Data Processing Addendum
A plain-English summary of how ChangeThisFile processes data on your behalf — and how to execute a signed DPA.
The Short Version
For the contents of files you convert, you are the data controller and ChangeThisFile is a data processor. Files are processed solely to perform the conversion you requested, retained for minutes (at most 24 hours for async API jobs), never inspected outside the conversion path, and never used to train anything. For account, billing, and usage data, ChangeThisFile is the controller.
What We Process, Why, and for How Long
| Data | Purpose | Retention |
|---|---|---|
| File contents | Performing the conversion you request — nothing else | Synchronous conversions: input deleted immediately when the conversion finishes (success or failure); output deleted seconds after delivery. Async API jobs: deleted automatically from temporary storage within 24 hours. Client-side conversions are never transmitted to us at all. |
| Account data (email, hashed API keys, plan, usage counts) | Authentication, quotas, billing | While your account is active; deleted on request |
| Usage metadata (format pair, file size, duration, success/failure) | Analytics and capacity planning — never includes file contents | 12 months |
| Payment data | Handled by Stripe; we never store card details | Per Stripe's retention |
Subprocessors
| Subprocessor | Purpose | Location |
|---|---|---|
| Cloudflare, Inc. | CDN, edge compute, DNS, temporary async-job storage (R2) | Global edge network (US-headquartered) |
| Hetzner Online GmbH | Conversion server hosting | Germany (EU) |
| Stripe, Inc. | Payment processing | United States / EU entities |
| Maileroo | Transactional email delivery (sign-in links, receipts, account notices) | Email delivery network |
We notify customers with an executed DPA before adding or replacing subprocessors.
International Transfers
Server-side file processing takes place in Germany (EU). Where a subprocessor operates outside the EEA (Cloudflare, Stripe), transfers rely on the EU Standard Contractual Clauses and, where the provider is certified, the EU-US Data Privacy Framework.
Security Measures
Technical and organizational measures are described on our security page: TLS in transit, a sandboxed and resource-isolated conversion backend, code-enforced automatic file deletion, and no file-content analytics. That page serves as the plain-English equivalent of an Annex II measures description.

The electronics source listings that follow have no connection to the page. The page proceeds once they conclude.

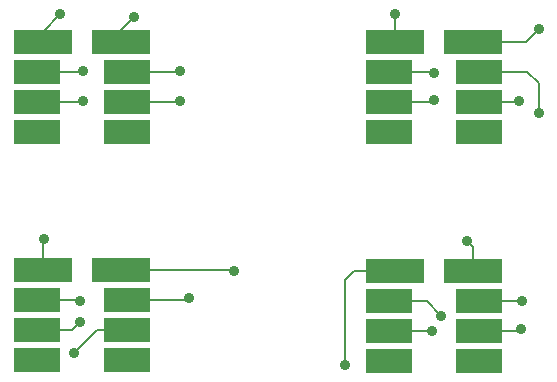
<source format=gtl>
G04 (created by PCBNEW-RS274X (2011-06-08)-testing) date Sa 02 Jul 2011 11:16:49 CEST*
G01*
G70*
G90*
%MOIN*%
G04 Gerber Fmt 3.4, Leading zero omitted, Abs format*
%FSLAX34Y34*%
G04 APERTURE LIST*
%ADD10C,0.006000*%
%ADD11R,0.196900X0.078700*%
%ADD12R,0.157500X0.078700*%
%ADD13C,0.035000*%
%ADD14C,0.008000*%
G04 APERTURE END LIST*
G54D10*
G54D11*
X14465Y-10267D03*
G54D12*
X14269Y-11267D03*
X14269Y-12267D03*
X14269Y-13267D03*
G54D11*
X17064Y-10267D03*
G54D12*
X17269Y-11267D03*
X17269Y-12267D03*
X17269Y-13267D03*
G54D11*
X26215Y-10267D03*
G54D12*
X26019Y-11267D03*
X26019Y-12267D03*
X26019Y-13267D03*
G54D11*
X28814Y-10267D03*
G54D12*
X29019Y-11267D03*
X29019Y-12267D03*
X29019Y-13267D03*
G54D11*
X14465Y-17867D03*
G54D12*
X14269Y-18867D03*
X14269Y-19867D03*
X14269Y-20867D03*
G54D11*
X17064Y-17867D03*
G54D12*
X17269Y-18867D03*
X17269Y-19867D03*
X17269Y-20867D03*
G54D11*
X26215Y-17917D03*
G54D12*
X26019Y-18917D03*
X26019Y-19917D03*
X26019Y-20917D03*
G54D11*
X28814Y-17917D03*
G54D12*
X29019Y-18917D03*
X29019Y-19917D03*
X29019Y-20917D03*
G54D13*
X27750Y-19400D03*
X15800Y-12250D03*
X19050Y-12250D03*
X17500Y-09450D03*
X30450Y-18900D03*
X26200Y-09350D03*
X24550Y-21050D03*
X27450Y-19900D03*
X15700Y-19600D03*
X30400Y-19850D03*
X28600Y-16900D03*
X14500Y-16850D03*
X15500Y-20650D03*
X19350Y-18800D03*
X27500Y-11300D03*
X27500Y-12200D03*
X30350Y-12250D03*
X31000Y-09850D03*
X19050Y-11250D03*
X31000Y-12650D03*
X15800Y-11250D03*
X15700Y-18900D03*
X20850Y-17900D03*
X15050Y-09350D03*
G54D14*
X26019Y-18917D02*
X27267Y-18917D01*
X27267Y-18917D02*
X27750Y-19400D01*
X14269Y-12267D02*
X15783Y-12267D01*
X15783Y-12267D02*
X15800Y-12250D01*
X17269Y-12267D02*
X19033Y-12267D01*
X19033Y-12267D02*
X19050Y-12250D01*
X17064Y-10267D02*
X17064Y-09886D01*
X17064Y-09886D02*
X17500Y-09450D01*
X29019Y-18917D02*
X30433Y-18917D01*
X30433Y-18917D02*
X30450Y-18900D01*
X26215Y-10267D02*
X26215Y-09365D01*
X26215Y-09365D02*
X26200Y-09350D01*
X26215Y-17917D02*
X24833Y-17917D01*
X24550Y-18200D02*
X24550Y-21050D01*
X24833Y-17917D02*
X24550Y-18200D01*
X26019Y-19917D02*
X27433Y-19917D01*
X27433Y-19917D02*
X27450Y-19900D01*
X14269Y-19867D02*
X15433Y-19867D01*
X15433Y-19867D02*
X15700Y-19600D01*
X29019Y-19917D02*
X30333Y-19917D01*
X30333Y-19917D02*
X30400Y-19850D01*
X28814Y-17917D02*
X28814Y-17114D01*
X28814Y-17114D02*
X28600Y-16900D01*
X14465Y-17867D02*
X14465Y-16885D01*
X14465Y-16885D02*
X14500Y-16850D01*
X17269Y-19867D02*
X16283Y-19867D01*
X16283Y-19867D02*
X15500Y-20650D01*
X17269Y-18867D02*
X19283Y-18867D01*
X19283Y-18867D02*
X19350Y-18800D01*
X26019Y-11267D02*
X27467Y-11267D01*
X27467Y-11267D02*
X27500Y-11300D01*
X26019Y-12267D02*
X27433Y-12267D01*
X27433Y-12267D02*
X27500Y-12200D01*
X29019Y-12267D02*
X30333Y-12267D01*
X30333Y-12267D02*
X30350Y-12250D01*
X28814Y-10267D02*
X30583Y-10267D01*
X30583Y-10267D02*
X31000Y-09850D01*
X17269Y-11267D02*
X19033Y-11267D01*
X19033Y-11267D02*
X19050Y-11250D01*
X29019Y-11267D02*
X30617Y-11267D01*
X31000Y-11650D02*
X31000Y-12650D01*
X30617Y-11267D02*
X31000Y-11650D01*
X14269Y-11267D02*
X15783Y-11267D01*
X15783Y-11267D02*
X15800Y-11250D01*
X14269Y-18867D02*
X15667Y-18867D01*
X15667Y-18867D02*
X15700Y-18900D01*
X17064Y-17867D02*
X20817Y-17867D01*
X20817Y-17867D02*
X20850Y-17900D01*
X14465Y-10267D02*
X14465Y-09935D01*
X14465Y-09935D02*
X15050Y-09350D01*
M02*

</source>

Data Subject Requests & Deletion
Because files are deleted automatically within minutes of conversion, there is normally nothing left to delete by the time a request could reach us. For deletion of account data, or to route a data-subject request you've received as a controller, email support@changethisfile.com — we respond to all requests and will confirm completion.
Executing a DPA
A signable Data Processing Addendum incorporating the EU Standard Contractual Clauses (Commission Implementing Decision (EU) 2021/914) is available for execution on request for API customers. Email support@changethisfile.com with your company name and entity details and we'll return a countersigned copy.
This page is a summary for review convenience — the executed DPA is the governing document.